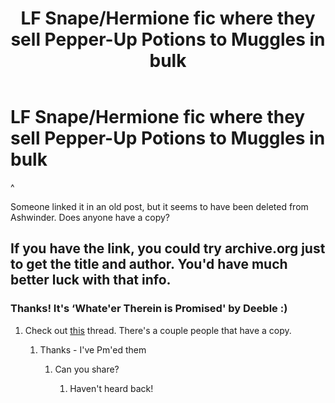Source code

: #+TITLE: LF Snape/Hermione fic where they sell Pepper-Up Potions to Muggles in bulk

* LF Snape/Hermione fic where they sell Pepper-Up Potions to Muggles in bulk
:PROPERTIES:
:Author: twinfiresigns14
:Score: 0
:DateUnix: 1617277922.0
:DateShort: 2021-Apr-01
:FlairText: What's That Fic?
:END:
^

Someone linked it in an old post, but it seems to have been deleted from Ashwinder. Does anyone have a copy?


** If you have the link, you could try archive.org just to get the title and author. You'd have much better luck with that info.
:PROPERTIES:
:Author: Sweetguy88
:Score: 0
:DateUnix: 1617438263.0
:DateShort: 2021-Apr-03
:END:

*** Thanks! It's ‘Whate'er Therein is Promised' by Deeble :)
:PROPERTIES:
:Author: twinfiresigns14
:Score: 1
:DateUnix: 1617439600.0
:DateShort: 2021-Apr-03
:END:

**** Check out [[https://www.reddit.com/r/HPfanfiction/comments/mfrc74/please_help_a_fellow_reader_what_eer_therein_is/][this]] thread. There's a couple people that have a copy.
:PROPERTIES:
:Author: Sweetguy88
:Score: 1
:DateUnix: 1617487469.0
:DateShort: 2021-Apr-04
:END:

***** Thanks - I've Pm'ed them
:PROPERTIES:
:Author: twinfiresigns14
:Score: 1
:DateUnix: 1617488939.0
:DateShort: 2021-Apr-04
:END:

****** Can you share?
:PROPERTIES:
:Author: nuthins_goodman
:Score: 1
:DateUnix: 1618252962.0
:DateShort: 2021-Apr-12
:END:

******* Haven't heard back!
:PROPERTIES:
:Author: twinfiresigns14
:Score: 1
:DateUnix: 1618399338.0
:DateShort: 2021-Apr-14
:END:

(Exercise description)
For the word "Pepper", tally the lines of the entries in which it appears and give the total alone.

(Task answer)
2